The Dynamic Duo: Muscle Contraction
The most recognized collaboration between myosin and actin occurs in muscle contraction, explained by the “sliding filament model.” In this process, thick myosin filaments and thin actin filaments are organized into repeating units called sarcomeres within muscle cells. Muscle contraction begins when myosin-binding sites on the actin filaments become exposed.
Myosin heads then attach to these exposed sites on the actin, forming cross-bridges. The energy released from the hydrolysis of adenosine triphosphate (ATP) causes the myosin head to change its shape, performing a “power stroke” that pulls the actin filament. This action slides the actin filaments past the myosin filaments, drawing them closer to the center of the sarcomere.

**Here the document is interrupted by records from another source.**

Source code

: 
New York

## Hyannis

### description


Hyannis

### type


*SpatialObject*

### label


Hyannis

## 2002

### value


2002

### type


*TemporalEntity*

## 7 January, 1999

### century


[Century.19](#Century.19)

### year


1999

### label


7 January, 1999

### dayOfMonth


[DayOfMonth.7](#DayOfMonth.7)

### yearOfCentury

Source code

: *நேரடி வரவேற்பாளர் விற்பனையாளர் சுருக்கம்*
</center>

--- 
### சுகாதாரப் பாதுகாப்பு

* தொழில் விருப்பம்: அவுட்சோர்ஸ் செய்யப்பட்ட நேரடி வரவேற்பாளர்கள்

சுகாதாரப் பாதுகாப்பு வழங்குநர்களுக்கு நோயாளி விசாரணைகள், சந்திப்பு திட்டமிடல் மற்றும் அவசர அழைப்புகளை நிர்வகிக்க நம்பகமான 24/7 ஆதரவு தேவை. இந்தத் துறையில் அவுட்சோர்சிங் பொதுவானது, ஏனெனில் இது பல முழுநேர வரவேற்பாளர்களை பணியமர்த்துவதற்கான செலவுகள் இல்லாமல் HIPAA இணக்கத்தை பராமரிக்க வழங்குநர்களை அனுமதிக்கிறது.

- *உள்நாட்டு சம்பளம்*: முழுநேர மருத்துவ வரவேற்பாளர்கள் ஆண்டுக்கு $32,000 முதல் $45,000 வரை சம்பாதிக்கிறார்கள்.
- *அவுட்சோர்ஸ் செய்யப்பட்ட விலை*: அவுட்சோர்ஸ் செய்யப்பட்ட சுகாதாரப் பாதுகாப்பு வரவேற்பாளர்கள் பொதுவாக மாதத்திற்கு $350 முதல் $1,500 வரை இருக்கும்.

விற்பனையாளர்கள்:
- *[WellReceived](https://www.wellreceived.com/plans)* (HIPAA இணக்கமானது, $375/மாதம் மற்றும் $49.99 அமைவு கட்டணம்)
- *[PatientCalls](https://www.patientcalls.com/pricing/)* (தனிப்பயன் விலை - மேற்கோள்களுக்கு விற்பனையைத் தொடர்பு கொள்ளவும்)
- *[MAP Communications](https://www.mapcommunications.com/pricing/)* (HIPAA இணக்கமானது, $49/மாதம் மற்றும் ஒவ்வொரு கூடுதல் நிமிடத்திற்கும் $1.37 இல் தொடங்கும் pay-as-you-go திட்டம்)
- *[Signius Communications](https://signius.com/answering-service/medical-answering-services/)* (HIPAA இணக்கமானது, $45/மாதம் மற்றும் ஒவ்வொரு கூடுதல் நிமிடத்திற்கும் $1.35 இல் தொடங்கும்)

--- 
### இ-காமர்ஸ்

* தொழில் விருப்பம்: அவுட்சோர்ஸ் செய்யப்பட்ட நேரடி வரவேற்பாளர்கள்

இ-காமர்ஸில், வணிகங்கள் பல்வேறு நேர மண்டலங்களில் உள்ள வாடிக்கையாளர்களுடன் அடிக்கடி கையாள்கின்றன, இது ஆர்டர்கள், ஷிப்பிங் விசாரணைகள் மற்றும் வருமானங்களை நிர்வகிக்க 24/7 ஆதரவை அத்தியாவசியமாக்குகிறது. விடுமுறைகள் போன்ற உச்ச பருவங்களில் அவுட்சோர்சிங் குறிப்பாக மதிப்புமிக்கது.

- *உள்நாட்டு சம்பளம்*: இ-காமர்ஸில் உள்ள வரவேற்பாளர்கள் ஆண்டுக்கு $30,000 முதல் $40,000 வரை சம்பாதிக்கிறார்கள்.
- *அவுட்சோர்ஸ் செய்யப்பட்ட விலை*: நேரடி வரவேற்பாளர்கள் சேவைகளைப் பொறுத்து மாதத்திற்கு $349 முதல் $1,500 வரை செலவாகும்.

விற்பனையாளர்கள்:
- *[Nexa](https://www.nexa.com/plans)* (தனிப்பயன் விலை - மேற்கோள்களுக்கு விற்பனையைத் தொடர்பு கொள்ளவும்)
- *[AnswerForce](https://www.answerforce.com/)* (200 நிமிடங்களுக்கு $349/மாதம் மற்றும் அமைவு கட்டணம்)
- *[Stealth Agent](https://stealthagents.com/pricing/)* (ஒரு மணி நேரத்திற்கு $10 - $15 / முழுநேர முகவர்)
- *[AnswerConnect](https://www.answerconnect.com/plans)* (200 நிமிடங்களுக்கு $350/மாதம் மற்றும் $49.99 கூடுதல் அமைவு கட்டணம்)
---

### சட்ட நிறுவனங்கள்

After the power stroke, a new ATP molecule binds to the myosin head, causing it to detach from the actin filament. The ATP is then hydrolyzed, re-cocking the myosin head for another cycle. This repeated attachment, pulling, and detachment causes the sarcomere to shorten, leading to muscle contraction.
Beyond Muscle: Diverse Cellular Roles
Beyond their well-known role in muscle contraction, myosin and actin perform many other important functions throughout the body. In cell division, for instance, a contractile ring made of actin filaments and Myosin II forms around the middle of a dividing cell. The contraction of this ring pinches the cell into two daughter cells, a process called cytokinesis.
These proteins also drive cell migration, enabling cells to move and navigate their environment. Myosin-driven contraction of actin networks provides the necessary force for cells to extend protrusions, adhere to surfaces, and then pull their trailing edges forward. This coordinated action is important for processes like wound healing and immune responses.
Myosins also play an important role in intracellular transport, acting as molecular couriers that move various cellular components. Different types of myosin, such as Myosin V, transport vesicles, organelles, and other cargo along actin filament tracks within the cell. This transport ensures that cellular materials are delivered to their correct destinations, maintaining cellular organization and function.